En este Jueves sacerdotal le pido al Señor Jesús que cuide el brillo alegre en los ojos de los recién ordenados, que salen a comerse el mundo, a desgastarse en medio del pueblo fiel de Dios, que gozan preparando la primera homilía, la primera misa, el primer bautismo, la primera confesión… Es la alegría de poder compartir –maravillados– por vez primera como ungidos, el tesoro del Evangelio y sentir que el pueblo fiel te vuelve a ungir de otra manera: con sus pedidos, poniéndote la cabeza para que los bendigas, tomándote las manos, acercándote a sus hijos, pidiendo por sus enfermos… Cuida Señor en tus jóvenes sacerdotes la alegría de salir, de hacerlo todo como nuevo, la alegría de quemar la vida por ti.

En este Jueves sacerdotal le pido al Señor Jesús que confirme la alegría sacerdotal de los que ya tienen varios años de ministerio.

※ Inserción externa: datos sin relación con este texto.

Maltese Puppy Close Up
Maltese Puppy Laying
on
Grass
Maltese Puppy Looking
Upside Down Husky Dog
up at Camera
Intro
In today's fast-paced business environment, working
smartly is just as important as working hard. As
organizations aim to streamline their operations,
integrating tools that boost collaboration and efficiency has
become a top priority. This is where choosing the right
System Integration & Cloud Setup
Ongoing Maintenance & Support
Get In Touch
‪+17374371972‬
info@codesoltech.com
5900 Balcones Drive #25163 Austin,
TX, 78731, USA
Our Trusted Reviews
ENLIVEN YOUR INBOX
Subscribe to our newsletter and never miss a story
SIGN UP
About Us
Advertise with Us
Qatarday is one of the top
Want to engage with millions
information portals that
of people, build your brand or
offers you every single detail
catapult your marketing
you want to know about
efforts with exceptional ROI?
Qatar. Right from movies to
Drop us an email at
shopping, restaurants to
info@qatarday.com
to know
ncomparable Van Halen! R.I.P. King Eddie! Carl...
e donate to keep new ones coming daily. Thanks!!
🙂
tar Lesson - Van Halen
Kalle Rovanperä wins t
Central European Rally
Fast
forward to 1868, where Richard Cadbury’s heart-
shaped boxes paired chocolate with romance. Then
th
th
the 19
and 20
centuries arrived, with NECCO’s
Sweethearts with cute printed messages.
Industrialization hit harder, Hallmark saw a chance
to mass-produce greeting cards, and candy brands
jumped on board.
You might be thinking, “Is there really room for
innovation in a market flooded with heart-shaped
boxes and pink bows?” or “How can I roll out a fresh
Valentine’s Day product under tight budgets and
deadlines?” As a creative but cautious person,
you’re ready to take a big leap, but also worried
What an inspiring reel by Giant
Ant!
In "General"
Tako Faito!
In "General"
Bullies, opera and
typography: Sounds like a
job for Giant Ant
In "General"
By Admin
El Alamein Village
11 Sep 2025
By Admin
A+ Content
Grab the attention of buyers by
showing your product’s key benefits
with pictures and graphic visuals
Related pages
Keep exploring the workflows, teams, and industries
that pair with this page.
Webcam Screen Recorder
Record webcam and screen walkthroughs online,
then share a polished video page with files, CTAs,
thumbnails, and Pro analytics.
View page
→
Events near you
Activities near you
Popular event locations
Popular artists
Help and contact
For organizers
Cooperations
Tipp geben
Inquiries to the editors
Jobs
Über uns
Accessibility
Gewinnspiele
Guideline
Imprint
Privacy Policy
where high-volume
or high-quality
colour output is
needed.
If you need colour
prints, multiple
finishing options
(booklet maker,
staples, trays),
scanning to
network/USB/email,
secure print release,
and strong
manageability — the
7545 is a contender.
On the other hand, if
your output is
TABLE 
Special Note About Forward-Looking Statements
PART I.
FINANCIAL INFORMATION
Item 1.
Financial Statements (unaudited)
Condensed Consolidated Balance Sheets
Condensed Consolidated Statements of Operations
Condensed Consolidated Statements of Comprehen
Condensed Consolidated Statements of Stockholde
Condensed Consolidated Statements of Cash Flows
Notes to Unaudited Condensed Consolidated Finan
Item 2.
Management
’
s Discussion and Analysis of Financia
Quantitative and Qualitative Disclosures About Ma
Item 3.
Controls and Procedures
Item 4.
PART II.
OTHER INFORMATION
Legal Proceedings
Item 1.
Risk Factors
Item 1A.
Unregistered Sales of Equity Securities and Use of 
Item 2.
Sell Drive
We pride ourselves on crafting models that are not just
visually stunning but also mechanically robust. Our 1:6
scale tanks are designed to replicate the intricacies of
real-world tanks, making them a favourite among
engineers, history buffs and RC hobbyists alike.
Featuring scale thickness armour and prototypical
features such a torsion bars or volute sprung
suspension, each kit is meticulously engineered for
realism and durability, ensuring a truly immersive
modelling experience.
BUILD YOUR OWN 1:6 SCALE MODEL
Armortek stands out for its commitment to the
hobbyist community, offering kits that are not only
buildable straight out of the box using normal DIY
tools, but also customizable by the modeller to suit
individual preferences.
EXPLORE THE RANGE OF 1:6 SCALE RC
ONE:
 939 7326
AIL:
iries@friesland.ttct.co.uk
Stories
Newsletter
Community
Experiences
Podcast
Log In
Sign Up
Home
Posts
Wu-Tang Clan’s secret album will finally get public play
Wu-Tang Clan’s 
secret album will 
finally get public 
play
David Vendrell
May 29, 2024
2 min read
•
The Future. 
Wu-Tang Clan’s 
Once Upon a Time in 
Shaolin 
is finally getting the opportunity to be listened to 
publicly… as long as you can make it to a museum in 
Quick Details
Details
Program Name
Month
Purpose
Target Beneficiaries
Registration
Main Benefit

Esa alegría que, sin abandonar los ojos, se sitúa en las espaldas de los que soportan el peso del ministerio, esos curas que ya le han tomado el pulso al trabajo, reagrupan sus fuerzas y se rearman: “cambian el aire”, como dicen los deportistas. Cuida Señor la profundidad y sabia madurez de la alegría de los curas adultos. Que sepan rezar como Nehemías: “la alegría del Señor es mi fortaleza” (cf. Ne 8,10).

Por fin, en este Jueves sacerdotal, pido al Señor Jesús que resplandezca la alegría de los sacerdotes ancianos, sanos o enfermos. Es la alegría de la Cruz, que mana de la conciencia de tener un tesoro incorruptible en una vasija de barro que se va deshaciendo. Que sepan estar bien en cualquier lado, sintiendo en la fugacidad del tiempo el gusto de lo eterno (Guardini). Que sientan la alegría de pasar la antorcha, la alegría de ver crecer a los hijos de los hijos y de saludar, sonriendo y mansamente, las promesas, en esa esperanza que no defrauda.